The method for data management and data rendering of FIG. 4 also includes identifying (418) an action in dependence upon the synthesized data (416). An action is a set of computer instructions that when executed carry out a predefined task. The action may be executed in dependence upon the synthesized data immediately or at some defined later time. Identifying (418) an action in dependence upon the synthesized data (416) may be carried out by receiving a user instruction, selecting synthesized data in response to the user instruction, and selecting an action in dependence upon the user instruction and the selected data.
A user instruction is an event received in response to an act by a user. Exemplary user instructions include receiving events as a result of a user entering a combination of keystrokes using a keyboard or keypad, receiving speech from a user, receiving an event as a result of clicking on icons on a visual display by using a mouse, receiving an event as a result of a user pressing an icon on a touchpad, or other user instructions as will occur to those of skill in the art. Receiving a user instruction may be carried out by receiving speech from a user, converting the speech to text, and determining in dependence upon the text and a grammar the user instruction. Alternatively, receiving a user instruction may be carried out by receiving speech from a user and determining the user instruction in dependence upon the speech and a grammar.
The method of FIG. 4 also includes executing (424) the identified action (420). Executing (424) the identified action (420) may be carried out by calling a member method in an action object identified in dependence upon the synthesized data, executing computer program instructions carrying out the identified action, as well as other ways of executing an identified action as will occur to those of skill in the art. Executing (424) the identified action (420) may also include determining the availability of a communications network required to carry out the action and executing the action only if the communications network is available and postponing executing the action if the communications network connection is not available. Postponing executing the action if the communications network connection is not available may include enqueuing identified actions into an action queue, storing the actions until a communications network is available, and then executing the identified actions. Another way that waiting to execute the identified action (420) may be carried out is by inserting an entry delineating the action into a container, and later processing the container. A container could be any data structure suitable for storing an entry delineating an action, such as, for example, an XML file.

____

• [Activity] Rewrite the text on data management and rendering, starting with "A user instruction is" and going on through "and a grammar.", changing "grammar" to "rule set" everywhere it occurs. The records are separate material, unconnected to the text on data management and rendering.

____

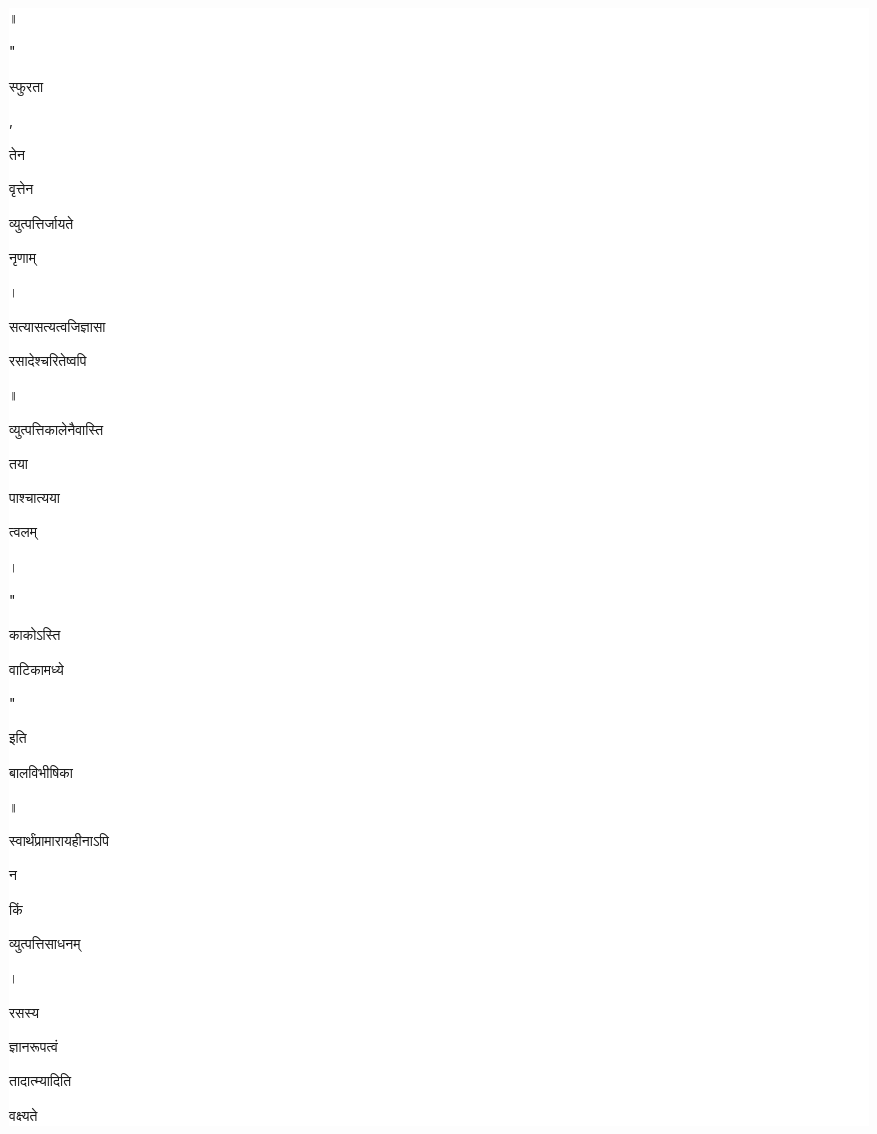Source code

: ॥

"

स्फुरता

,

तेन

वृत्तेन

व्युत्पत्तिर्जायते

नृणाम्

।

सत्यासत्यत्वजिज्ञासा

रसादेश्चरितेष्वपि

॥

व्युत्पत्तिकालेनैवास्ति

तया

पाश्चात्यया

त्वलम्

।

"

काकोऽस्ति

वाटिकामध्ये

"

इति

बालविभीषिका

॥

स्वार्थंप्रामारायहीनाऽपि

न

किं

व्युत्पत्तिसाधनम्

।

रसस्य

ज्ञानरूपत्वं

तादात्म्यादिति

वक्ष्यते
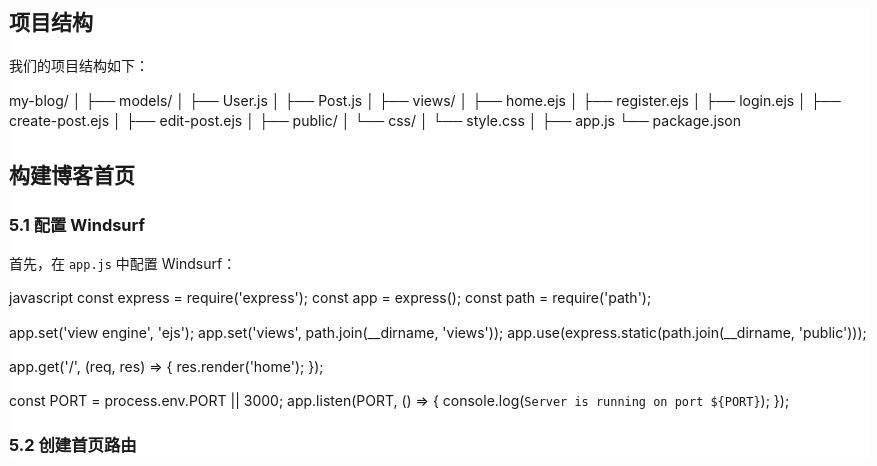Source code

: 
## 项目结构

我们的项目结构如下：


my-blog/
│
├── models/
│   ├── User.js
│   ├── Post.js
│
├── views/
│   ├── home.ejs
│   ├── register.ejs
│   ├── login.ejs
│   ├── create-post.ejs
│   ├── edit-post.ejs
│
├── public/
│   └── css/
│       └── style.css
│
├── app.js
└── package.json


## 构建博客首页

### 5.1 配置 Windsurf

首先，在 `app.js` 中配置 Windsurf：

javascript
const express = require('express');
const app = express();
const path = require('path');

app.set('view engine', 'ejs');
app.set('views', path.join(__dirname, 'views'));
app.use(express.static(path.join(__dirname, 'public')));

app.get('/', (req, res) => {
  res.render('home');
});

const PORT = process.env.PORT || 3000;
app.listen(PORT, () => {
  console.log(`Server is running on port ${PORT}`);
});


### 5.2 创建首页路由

____

• [Exercise solution]
A user instruction is an event received in response to an act by a user. Exemplary user instructions include receiving events as a result of a user entering a combination of keystrokes using a keyboard or keypad, receiving speech from a user, receiving an event as a result of clicking on icons on a visual display by using a mouse, receiving an event as a result of a user pressing an icon on a touchpad, or other user instructions as will occur to those of skill in the art. Receiving a user instruction may be carried out by receiving speech from a user, converting the speech to text, and determining in dependence upon the text and a rule set the user instruction. Alternatively, receiving a user instruction may be carried out by receiving speech from a user and determining the user instruction in dependence upon the speech and a rule set.